Movie Review – Hearts & Minds

Hearts & Minds (1974)
Directed by Peter Davis

The Cannes Film Festival has kicked off this year. Many new films will be unveiled, from the Hollywood studio ones to small, independent pictures. Forty-eight years ago, the documentary Hearts & Minds debuted at Cannes. However, its distribution in the United States would be held back when a restraining order was issued by one of the interview subjects, National Security Advisor Walt Rostow. Columbia Pictures, which owned the rights, refused to distribute the film to venues. This led to director/producer Peter Davis and his colleagues being forced to buy back their own movie from Columbia. Why would so many people and institutions work so hard to prevent the public from seeing a film? Because it is a searing condemnation of America and the atrocities it committed in Vietnam.

When Hearts & Minds was made and released, the Vietnam War was in its twilight period. As Gore Vidal so beautifully put it, we live in the United States of Amnesia, so you are not faulted if you don’t know the origins and details of the Vietnam War. We certainly aren’t taught it in any meaningful way in schools, so you have to seek out the whole truth. The conflict was born out of French imperialism in what was known as Indochina. The leader of the Vietnamese rebellion against the French was Ho Chi Minh, and he was inspired by the literature he read about the American Revolution. He even wrote to the White House and the US government, asking for help. That, of course, was denied because there was no immediate value seen in exploiting the situation. Ho Chi Minh eventually found inspiration in Communist writing which is when it suddenly became a hot zone for America’s brutal cold war against Communism.

By 1974, the United States had clearly lost the war, yet it refused to bring its soldiers home and stop the atrocities. The Vietnamese mounted the Tet Offensive six years prior, a surprise mass attack using over 85,000 soldiers against the US invaders. The Vietnamese casualties were massive, but they created a powerful psychological effect on American morale for the war. The government tried to double and triple down, but this brilliantly coordinated attack showed that this was not a war to liberate the Vietnamese. The American presence was there to subjugate them; they wanted America out.

The title of this documentary comes from the colloquial saying referring to the way of winning support for a military effort. You must appeal to people’s emotions and logic. That is what the Vietnamese did in their ferocity and unwillingness to submit to their invaders. The hearts and minds of the American people and the young men being forced into battle were broken in the wake of this horrible war. The film presents many iconic moments that you’ve likely seen reproduced in still photos, images of true horror. I respect the unflinching manner in which the scenes are presented, emotion is raw, and people’s hearts are revealed. It is essential to hear the offensive words of national security advisers and General Westmoreland, the awful man that commanded the troops and was directly responsible for swaths of murder.
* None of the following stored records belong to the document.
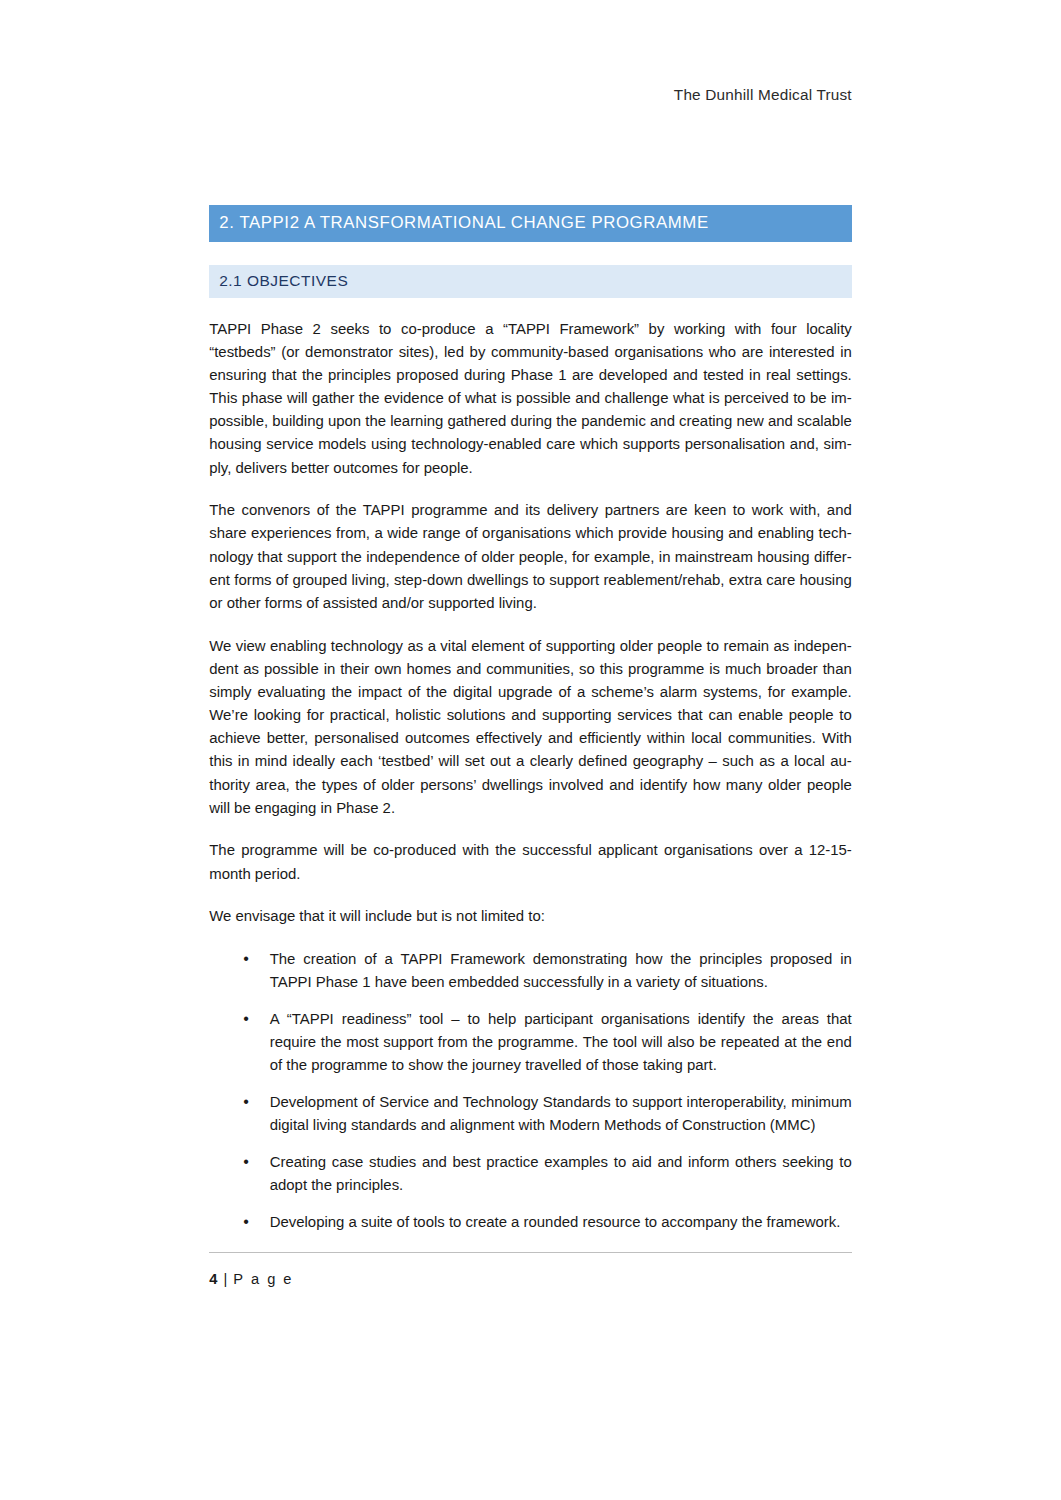The Dunhill Medical Trust
2. TAPPI2 A Transformational Change Programme
2.1 Objectives
TAPPI Phase 2 seeks to co-produce a “TAPPI Framework” by working with four locality “testbeds” (or demonstrator sites), led by community-based organisations who are interested in ensuring that the principles proposed during Phase 1 are developed and tested in real settings. This phase will gather the evidence of what is possible and challenge what is perceived to be impossible, building upon the learning gathered during the pandemic and creating new and scalable housing service models using technology-enabled care which supports personalisation and, simply, delivers better outcomes for people.
The convenors of the TAPPI programme and its delivery partners are keen to work with, and share experiences from, a wide range of organisations which provide housing and enabling technology that support the independence of older people, for example, in mainstream housing different forms of grouped living, step-down dwellings to support reablement/rehab, extra care housing or other forms of assisted and/or supported living.
We view enabling technology as a vital element of supporting older people to remain as independent as possible in their own homes and communities, so this programme is much broader than simply evaluating the impact of the digital upgrade of a scheme’s alarm systems, for example. We’re looking for practical, holistic solutions and supporting services that can enable people to achieve better, personalised outcomes effectively and efficiently within local communities. With this in mind ideally each ‘testbed’ will set out a clearly defined geography – such as a local authority area, the types of older persons’ dwellings involved and identify how many older people will be engaging in Phase 2.
The programme will be co-produced with the successful applicant organisations over a 12-15-month period.
We envisage that it will include but is not limited to:
The creation of a TAPPI Framework demonstrating how the principles proposed in TAPPI Phase 1 have been embedded successfully in a variety of situations.
A “TAPPI readiness” tool – to help participant organisations identify the areas that require the most support from the programme. The tool will also be repeated at the end of the programme to show the journey travelled of those taking part.
Development of Service and Technology Standards to support interoperability, minimum digital living standards and alignment with Modern Methods of Construction (MMC)
Creating case studies and best practice examples to aid and inform others seeking to adopt the principles.
Developing a suite of tools to create a rounded resource to accompany the framework.
4 | P a g e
At the time of Hearts & Minds’ release, critics were divided. Roger Ebert, a film critic, often held up as a sympathetic liberal voice, sought to frame the picture as biased, not presenting a complete picture. I find that strange. I was incredibly moved by seeing footage of children running from their napalm-incinerated village, skin peeling off their backs. I broke down in heavy sobs as the camera showed more children clinging to their parent’s coffins and having all innocence and childhood stripped from them by the actions of the US military. This nonsense about “balanced” and “both sides” applies in some areas. In the realm of good & evil, invader & defender, in colonizer & colonized, there is no “both sides” for me. Everything the Vietnamese did was an act of self-defense, first against the French and then the United States.

The documentary does present a side not convenient to the American narrative, the voices of the veterans. Over half a dozen young men are interviewed; some feel that what they did was justifiable, while others are profoundly broken over what they saw and what they did. There’s Capt. Randy Floyd, a pilot, who dropped napalm and bombs on villages. He shares how his physical distance from these acts shielded him at first. However, he began to wrestle with seeing the consequences of his actions in newspapers and television. Floyd came to see how he had been used by the military and the government to commit acts of evil, and even more beautifully, he speaks of how he looks at his own child and imagines them experiencing what he did to those Vietnamese children. This expansion of consciousness has been intentionally held back by institutions that need-blind hatred to keep their military functioning. People like Floyd and others who testified about the war crimes have been conveniently obscured and forgotten. They will never be mentioned in history books or CNN documentaries about the war.

Hearts & Minds is precisely what makes the very invention of filmmaking worth it. The ability to capture reality and share it with people who otherwise would never fully understand it is powerful. I find the American media landscape has adapted, though, and now we have oversaturation; money is thrown around like wild to drown streaming platforms in utter crap while tweaking the algorithm to keep documentaries like this tamped down. Netflix will release a seemingly challenging doc on some social justice issue but never really go deep with the idea or present ideas that directly conflict with American hegemony. The effort to hide Hearts & Minds shows how dangerous and vital these types of films can be. They expose evil, something that thrives when we’re too tired and distracted to notice.